═══ EXCERPTED RECORDS

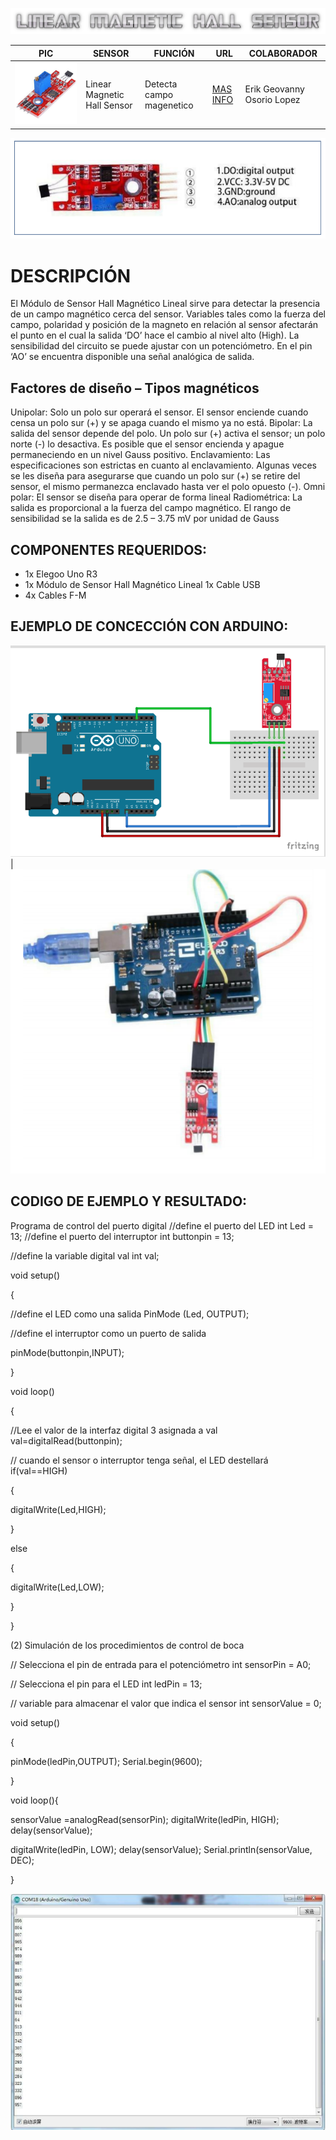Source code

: ![](LMAGNETICHALL.png)

PIC | SENSOR | FUNCIÓN | URL | COLABORADOR
------------ | -------------| -------------| -------------| -------------
![](LMHSENSOR.jpg) | Linear Magnetic Hall Sensor | Detecta campo magenetico | [MAS INFO](https://arduinomodules.info/ky-024-linear-magnetic-hall-module/) | Erik Geovanny Osorio Lopez
![](pic1lmh.PNG)
# DESCRIPCIÓN 
El Módulo de Sensor Hall Magnético Lineal sirve para detectar la presencia de un campo magnético cerca
del sensor. Variables tales como la fuerza del campo, polaridad y posición de la magneto en relación al
sensor afectarán el punto en el cual la salida ‘DO’ hace el cambio al nivel alto (High). La sensibilidad del
circuito se puede ajustar con un potenciómetro.
En el pin ‘AO’ se encuentra disponible una señal analógica de salida.

## Factores de diseño – Tipos magnéticos
Unipolar: Solo un polo sur operará el sensor. El sensor enciende cuando censa un polo sur (+) y se apaga
cuando el mismo ya no está.
Bipolar: La salida del sensor depende del polo. Un polo sur (+) activa el sensor; un polo norte (-) lo
desactiva. Es posible que el sensor encienda y apague permaneciendo en un nivel Gauss positivo.
Enclavamiento: Las especificaciones son estrictas en cuanto al enclavamiento. Algunas veces se les
diseña para asegurarse que cuando un polo sur (+) se retire del sensor, el mismo permanezca enclavado
hasta ver el polo opuesto (-).
Omni polar: El sensor se diseña para operar de forma lineal Radiométrica: La salida es proporcional a la
fuerza del campo magnético. El rango de sensibilidad se la salida es de 2.5 – 3.75 mV por unidad de
Gauss

## COMPONENTES REQUERIDOS:
- 1x Elegoo Uno R3
- 1x Módulo de Sensor Hall Magnético Lineal 1x Cable USB
- 4x Cables F-M 

## EJEMPLO DE CONCECCIÓN CON ARDUINO:
![](LMHSAC.png) | ![](pic2lmh.PNG)

## CODIGO DE EJEMPLO Y RESULTADO:
Programa de control del puerto digital
//define el puerto del LED int Led = 13;
//define el puerto del interruptor int buttonpin = 13;

//define la variable digital val int val;

void setup()

{

//define el LED como una salida PinMode (Led, OUTPUT);

//define el interruptor como un puerto de salida

pinMode(buttonpin,INPUT);

}

void loop()

{

//Lee el valor de la interfaz digital 3 asignada a val val=digitalRead(buttonpin);

// cuando el sensor o interruptor tenga señal, el LED destellará if(val==HIGH)

{

digitalWrite(Led,HIGH);

}

else

{

digitalWrite(Led,LOW);

}

}

(2) Simulación de los procedimientos de control de boca

// Selecciona el pin de entrada para el potenciómetro int sensorPin = A0;

// Selecciona el pin para el LED int ledPin = 13;

// variable para almacenar el valor que indica el sensor int sensorValue = 0;

void setup()

{

pinMode(ledPin,OUTPUT); Serial.begin(9600);

}

void loop(){

sensorValue =analogRead(sensorPin); digitalWrite(ledPin, HIGH); delay(sensorValue);

digitalWrite(ledPin, LOW); delay(sensorValue); Serial.println(sensorValue, DEC);

}

![](pic3lmh.PNG)
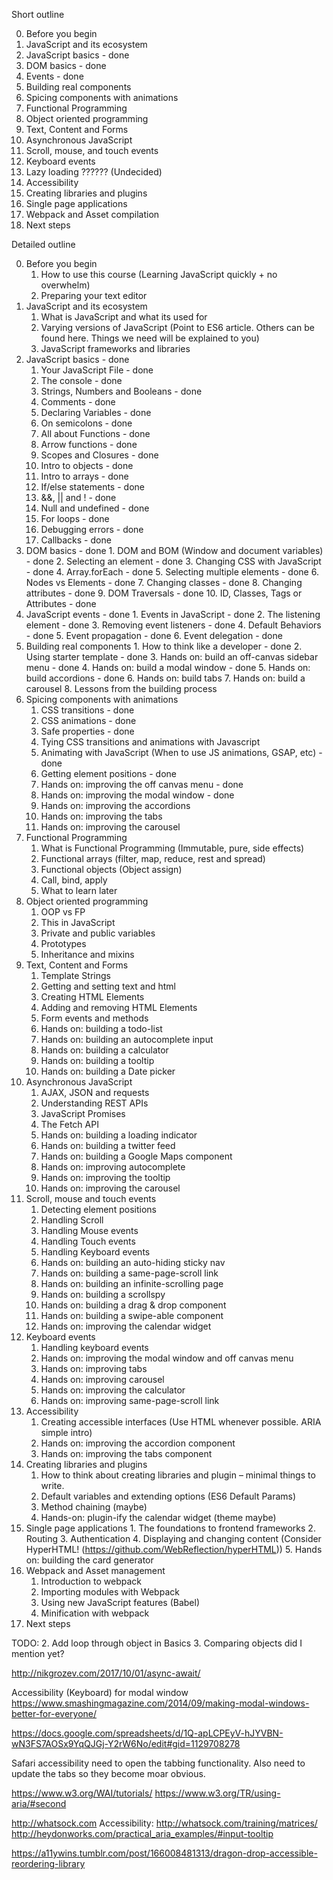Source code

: Short outline

0. Before you begin
1. JavaScript and its ecosystem
2. JavaScript basics - done
3. DOM basics - done
4. Events - done
5. Building real components
6. Spicing components with animations
7. Functional Programming
8. Object oriented programming
9. Text, Content and Forms
10. Asynchronous JavaScript
11. Scroll, mouse, and touch events
12. Keyboard events
13. Lazy loading ?????? (Undecided)
14. Accessibility
15. Creating libraries and plugins
16. Single page applications
17. Webpack and Asset compilation
18. Next steps

Detailed outline

0. Before you begin
    1. How to use this course (Learning JavaScript quickly + no overwhelm)
    2. Preparing your text editor
1. JavaScript and its ecosystem
    1. What is JavaScript and what its used for
    2. Varying versions of JavaScript (Point to ES6 article. Others can be found here. Things we need will be explained to you)
    3. JavaScript frameworks and libraries
2. JavaScript basics - done
    1. Your JavaScript File - done
    2. The console - done
    3. Strings, Numbers and Booleans - done
    4. Comments - done
    5. Declaring Variables - done
    6. On semicolons - done
    7. All about Functions - done
    8. Arrow functions - done
    9. Scopes and Closures - done
    10. Intro to objects - done
    11. Intro to arrays - done
    12. If/else statements - done
    13. &&, || and ! - done
    14. Null and undefined - done
    15. For loops - done
    16. Debugging errors - done
    17. Callbacks - done
  3. DOM basics - done
    1. DOM and BOM (Window and document variables) - done
    2. Selecting an element - done
    3. Changing CSS with JavaScript - done
    4. Array.forEach - done
    5. Selecting multiple elements - done
    6. Nodes vs Elements - done
    7. Changing classes - done
    8. Changing attributes - done
    9. DOM Traversals - done
    10. ID, Classes, Tags or Attributes - done
  4. JavaScript events - done
    1. Events in JavaScript - done
    2. The listening element - done
    3. Removing event listeners - done
    4. Default Behaviors - done
    5. Event propagation - done
    6. Event delegation - done
  5. Building real components
    1. How to think like a developer - done
    2. Using starter template - done
    3. Hands on: build an off-canvas sidebar menu - done
    4. Hands on: build a modal window - done
    5. Hands on: build accordions - done
    6. Hands on: build tabs
    7. Hands on: build a carousel
    8. Lessons from the building process
6. Spicing components with animations
    1. CSS transitions - done
    2. CSS animations - done
    3. Safe properties - done
    5. Tying CSS transitions and animations with Javascript
    6. Animating with JavaScript (When to use JS animations, GSAP, etc) - done
    7. Getting element positions - done
    8. Hands on: improving the off canvas menu - done
    9. Hands on: improving the modal window - done
    10. Hands on: improving the accordions
    11. Hands on: improving the tabs
    12. Hands on: improving the carousel
7. Functional Programming
    1. What is Functional Programming (Immutable, pure, side effects)
    2. Functional arrays (filter, map, reduce, rest and spread)
    3. Functional objects (Object assign)
    4. Call, bind, apply
    5. What to learn later
8. Object oriented programming
    1. OOP vs FP
    2. This in JavaScript
    3. Private and public variables
    4. Prototypes
    5. Inheritance and mixins
9. Text, Content and Forms
    1. Template Strings
    2. Getting and setting text and html
    3. Creating HTML Elements
    4. Adding and removing HTML Elements
    5. Form events and methods
    6. Hands on: building a todo-list
    7. Hands on: building an autocomplete input
    8. Hands on: building a calculator
    9. Hands on: building a tooltip
    10. Hands on: building a Date picker
10. Asynchronous JavaScript
    1. AJAX, JSON and requests
    2. Understanding REST APIs
    3. JavaScript Promises
    4. The Fetch API
    7. Hands on: building a loading indicator
    8. Hands on: building a twitter feed
    9. Hands on: building a Google Maps component
    10. Hands on: improving autocomplete
    11. Hands on: improving the tooltip
    12. Hands on: improving the carousel
11. Scroll, mouse and touch events
    1. Detecting element positions
    2. Handling Scroll
    3. Handling Mouse events
    4. Handling Touch events
    5. Handling Keyboard events
    6. Hands on: building an auto-hiding sticky nav
    7. Hands on: building a same-page-scroll link
    8. Hands on: building an infinite-scrolling page
    9. Hands on: building a scrollspy
    10. Hands on: building a drag & drop component
    11. Hands on: building a swipe-able component
    12. Hands on: improving the calendar widget
12. Keyboard events
    1. Handling keyboard events
    2. Hands on: improving the modal window and off canvas menu
    3. Hands on: improving tabs
    4. Hands on: improving carousel
    5. Hands on: improving the calculator
    6. Hands on: improving same-page-scroll link
13. Accessibility
    1. Creating accessible interfaces (Use HTML whenever possible. ARIA simple intro)
    2. Hands on: improving the accordion component
    2. Hands on: improving the tabs component
14. Creating libraries and plugins
    1. How to think about creating libraries and plugin – minimal things to write.
    2. Default variables and extending options (ES6 Default Params)
    3. Method chaining (maybe)
    4. Hands-on: plugin-ify the calendar widget (theme maybe)
  15. Single page applications
    1. The foundations to frontend frameworks
    2. Routing
    3. Authentication
    4. Displaying and changing content (Consider HyperHTML! (https://github.com/WebReflection/hyperHTML))
    5. Hands on: building the card generator
16. Webpack and Asset management
    1. Introduction to webpack
    2. Importing modules with Webpack
    3. Using new JavaScript features (Babel)
    4. Minification with webpack
17. Next steps

TODO:
2. Add loop through object in Basics
3. Comparing objects did I mention yet?

http://nikgrozev.com/2017/10/01/async-await/

Accessibility (Keyboard) for modal window
https://www.smashingmagazine.com/2014/09/making-modal-windows-better-for-everyone/

https://docs.google.com/spreadsheets/d/1Q-apLCPEyV-hJYVBN-wN3FS7AOSx9YqQJGj-Y2rW6No/edit#gid=1129708278

Safari accessibility need to open the tabbing functionality. Also need to update the tabs so they become moar obvious.


https://www.w3.org/WAI/tutorials/
https://www.w3.org/TR/using-aria/#second


http://whatsock.com
Accessibility: http://whatsock.com/training/matrices/
http://heydonworks.com/practical_aria_examples/#input-tooltip

https://a11ywins.tumblr.com/post/166008481313/dragon-drop-accessible-reordering-library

══════

YOUR OBJECTIVE: In the records above, find the line with "8. Hands on: building a calculator"; write out exactly that line and each one after it, stopping after the line with "7. Hands on: building a loading indicator".

TASK OUTPUT:
    8. Hands on: building a calculator
    9. Hands on: building a tooltip
    10. Hands on: building a Date picker
10. Asynchronous JavaScript
    1. AJAX, JSON and requests
    2. Understanding REST APIs
    3. JavaScript Promises
    4. The Fetch API
    7. Hands on: building a loading indicator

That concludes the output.